**Given data:**

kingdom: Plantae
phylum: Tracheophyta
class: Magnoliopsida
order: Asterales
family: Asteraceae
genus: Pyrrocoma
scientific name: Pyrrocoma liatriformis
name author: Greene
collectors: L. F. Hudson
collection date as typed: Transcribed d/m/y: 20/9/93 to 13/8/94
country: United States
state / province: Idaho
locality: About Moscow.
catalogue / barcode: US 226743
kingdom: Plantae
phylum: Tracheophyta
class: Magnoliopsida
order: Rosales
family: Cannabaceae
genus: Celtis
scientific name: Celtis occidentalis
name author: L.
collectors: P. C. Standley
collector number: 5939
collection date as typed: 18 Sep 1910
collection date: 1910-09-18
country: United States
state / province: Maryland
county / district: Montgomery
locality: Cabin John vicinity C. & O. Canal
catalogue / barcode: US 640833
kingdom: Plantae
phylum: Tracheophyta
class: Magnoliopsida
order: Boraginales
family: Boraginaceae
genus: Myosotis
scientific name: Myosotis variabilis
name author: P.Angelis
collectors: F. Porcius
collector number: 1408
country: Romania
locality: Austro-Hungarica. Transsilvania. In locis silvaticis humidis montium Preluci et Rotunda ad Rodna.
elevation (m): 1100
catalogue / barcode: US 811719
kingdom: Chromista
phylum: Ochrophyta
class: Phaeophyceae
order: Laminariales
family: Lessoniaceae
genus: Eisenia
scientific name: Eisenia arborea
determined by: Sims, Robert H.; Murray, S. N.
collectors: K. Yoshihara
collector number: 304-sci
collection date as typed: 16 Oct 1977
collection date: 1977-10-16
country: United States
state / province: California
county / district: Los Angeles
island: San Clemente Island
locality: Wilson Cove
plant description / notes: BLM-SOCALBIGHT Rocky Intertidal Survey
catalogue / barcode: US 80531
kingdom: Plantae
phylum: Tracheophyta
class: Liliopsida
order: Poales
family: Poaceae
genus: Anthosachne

**Short exercise:** Convert the lines of all the items above into a JSON list of strings, with one string per line and any blank lines omitted.

**Task solution:**
[
  "kingdom: Plantae",
  "phylum: Tracheophyta",
  "class: Magnoliopsida",
  "order: Asterales",
  "family: Asteraceae",
  "genus: Pyrrocoma",
  "scientific name: Pyrrocoma liatriformis",
  "name author: Greene",
  "collectors: L. F. Hudson",
  "collection date as typed: Transcribed d/m/y: 20/9/93 to 13/8/94",
  "country: United States",
  "state / province: Idaho",
  "locality: About Moscow.",
  "catalogue / barcode: US 226743",
  "kingdom: Plantae",
  "phylum: Tracheophyta",
  "class: Magnoliopsida",
  "order: Rosales",
  "family: Cannabaceae",
  "genus: Celtis",
  "scientific name: Celtis occidentalis",
  "name author: L.",
  "collectors: P. C. Standley",
  "collector number: 5939",
  "collection date as typed: 18 Sep 1910",
  "collection date: 1910-09-18",
  "country: United States",
  "state / province: Maryland",
  "county / district: Montgomery",
  "locality: Cabin John vicinity C. & O. Canal",
  "catalogue / barcode: US 640833",
  "kingdom: Plantae",
  "phylum: Tracheophyta",
  "class: Magnoliopsida",
  "order: Boraginales",
  "family: Boraginaceae",
  "genus: Myosotis",
  "scientific name: Myosotis variabilis",
  "name author: P.Angelis",
  "collectors: F. Porcius",
  "collector number: 1408",
  "country: Romania",
  "locality: Austro-Hungarica. Transsilvania. In locis silvaticis humidis montium Preluci et Rotunda ad Rodna.",
  "elevation (m): 1100",
  "catalogue / barcode: US 811719",
  "kingdom: Chromista",
  "phylum: Ochrophyta",
  "class: Phaeophyceae",
  "order: Laminariales",
  "family: Lessoniaceae",
  "genus: Eisenia",
  "scientific name: Eisenia arborea",
  "determined by: Sims, Robert H.; Murray, S. N.",
  "collectors: K. Yoshihara",
  "collector number: 304-sci",
  "collection date as typed: 16 Oct 1977",
  "collection date: 1977-10-16",
  "country: United States",
  "state / province: California",
  "county / district: Los Angeles",
  "island: San Clemente Island",
  "locality: Wilson Cove",
  "plant description / notes: BLM-SOCALBIGHT Rocky Intertidal Survey",
  "catalogue / barcode: US 80531",
  "kingdom: Plantae",
  "phylum: Tracheophyta",
  "class: Liliopsida",
  "order: Poales",
  "family: Poaceae",
  "genus: Anthosachne"
]